Christos anesti! Alithos anesti! Alleluia. Come, Lord Jesus.


Anonymous said...

You make it sound as if all anyone has to do for their vices or death is wait for Christ to wave around a magic wand to make it dissapear.

Matthias said...

No wand anon,just the finished work of Christ on the Cross and our repenting of our sins and taking Christ at His Word-that He died for our sins and we trust in Him.
No wand,no spell
Trust in the Finished work of Christ
that's defeated death and Hell

Anonymous said...

Wand or not, okay trusting in Jesus is good and all, but wouldn't it be better if epople tried looking at their vices, question them and try to fix them, rather than wait for Jesus to fix?

Death too; if you have health problem you to a Doctor to go and help fix the problem you don't just sit and die because the afterlife is waiting. Vices are the same.

GAB said...

But we can't fix them on our own. The more vices I fix, the more I find. For a moment, I manage to clear away the haze of lust, pull myself away from the seduction of trivial entertainments, pierce through the thick curtain of laziness and I suddenly discover for the first time (what everybody else knew but me) that I'm actually an arrogant know-it-all. If, after years of effort, I manage to put a dent in that particular vice, before I know it, pride at my moral achievement overtakes me. The disease is endemic. It needs a cure.

Doctors, likewise, are ultimately only a stall. Sooner or later everybody dies, whether they stoically sit and wait for it or fight tooth and nail to avoid it.

I'm not putting forward some kind of cheap grace, a panacea or an escapist fantasy. The Resurrection is preceded by the cross, and the cross is no easy solution to an ephemeral problem. It is a desperate solution to a problem that is utterly intractable.

——

BRIEF 1: From the comment thread, copy the part that opens with the words containing "Wand or not, okay" and closes with "are the same.".
BRIEF 2: In the comment thread, what does GAB say he discovers after clearing away lust, trivial entertainments, and laziness?
BRIEF 3: List every vice that GAB names in his comment in the comment thread.

PROVIDED RECORDS:
——

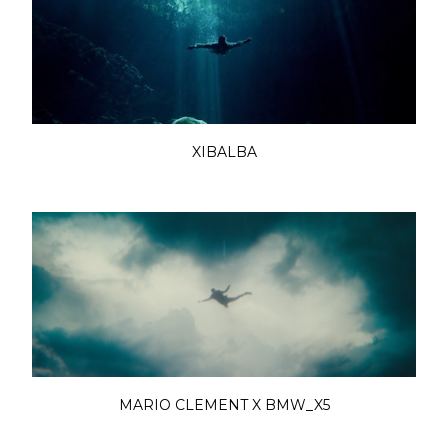
XIBALBA
MARIO CLEMENT X BMW_X5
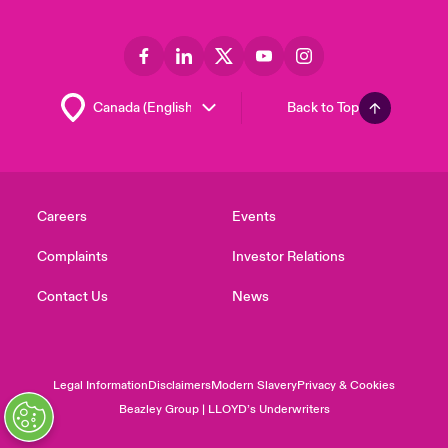
Back to Top
Careers
Events
Complaints
Investor Relations
Contact Us
News
Legal Information
Disclaimers
Modern Slavery
Privacy & Cookies
Beazley Group | LLOYD’s Underwriters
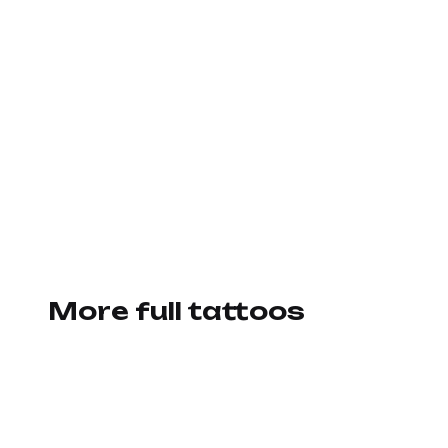
More full tattoos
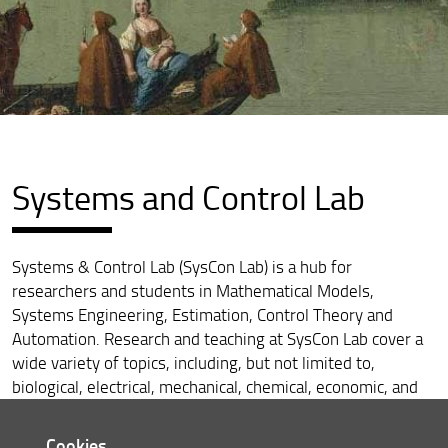
Systems and Control Lab
Systems & Control Lab (SysCon Lab) is a hub for
researchers and students in Mathematical Models,
Systems Engineering, Estimation, Control Theory and
Automation. Research and teaching at SysCon Lab cover a
wide variety of topics, including, but not limited to,
biological, electrical, mechanical, chemical, economic, and
social systems. The lab hosts several projects, which span
a broad range of applications in the domains of robotics,
Cookies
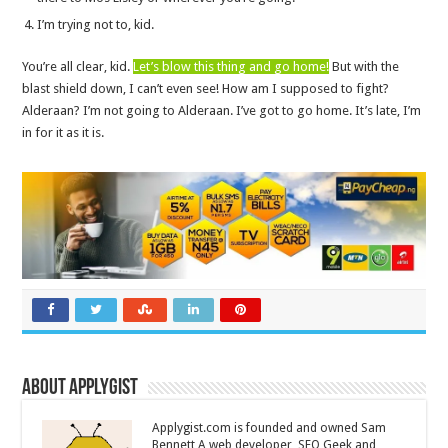
I’m trying not to, kid.
You’re all clear, kid.
Let’s blow this thing and go home!
But with the
blast shield down, I can’t even see! How am I supposed to fight?
Alderaan? I’m not going to Alderaan. I’ve got to go home. It’s late, I’m
in for it as it is.
About Applygist
Applygist.com is founded and owned Sam
Bennett A web developer, SEO Geek and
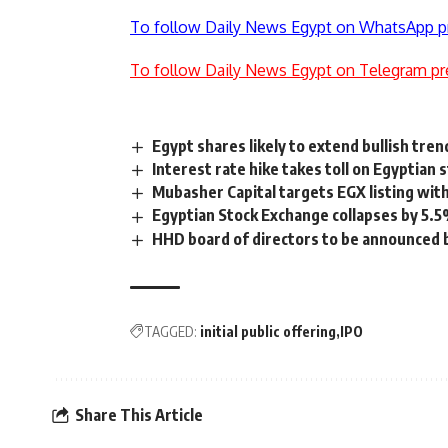
To follow Daily News Egypt on WhatsApp p
To follow Daily News Egypt on Telegram pr
Egypt shares likely to extend bullish tren
Interest rate hike takes toll on Egyptian 
Mubasher Capital targets EGX listing with
Egyptian Stock Exchange collapses by 5.5
HHD board of directors to be announced 
TAGGED:
initial public offering
IPO
Share This Article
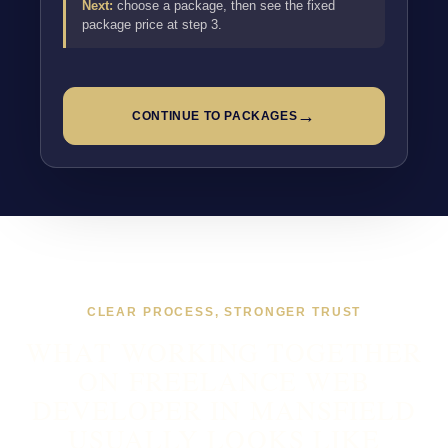
Next:
choose a package, then see the fixed
package price at step 3.
→
CONTINUE TO PACKAGES
CLEAR PROCESS, STRONGER TRUST
WHAT WORKING TOGETHER
ON FREELANCE WEB
DEVELOPER IN MANSFIELD
USUALLY LOOKS LIKE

——

REPLY 1:
Wand or not, okay trusting in Jesus is good and all, but wouldn't it be better if epople tried looking at their vices, question them and try to fix them, rather than wait for Jesus to fix?

Death too; if you have health problem you to a Doctor to go and help fix the problem you don't just sit and die because the afterlife is waiting. Vices are the same.

REPLY 2: That he is actually an arrogant know-it-all.

REPLY 3:
- lust
- the seduction of trivial entertainments
- laziness
- being an arrogant know-it-all
- pride at moral achievement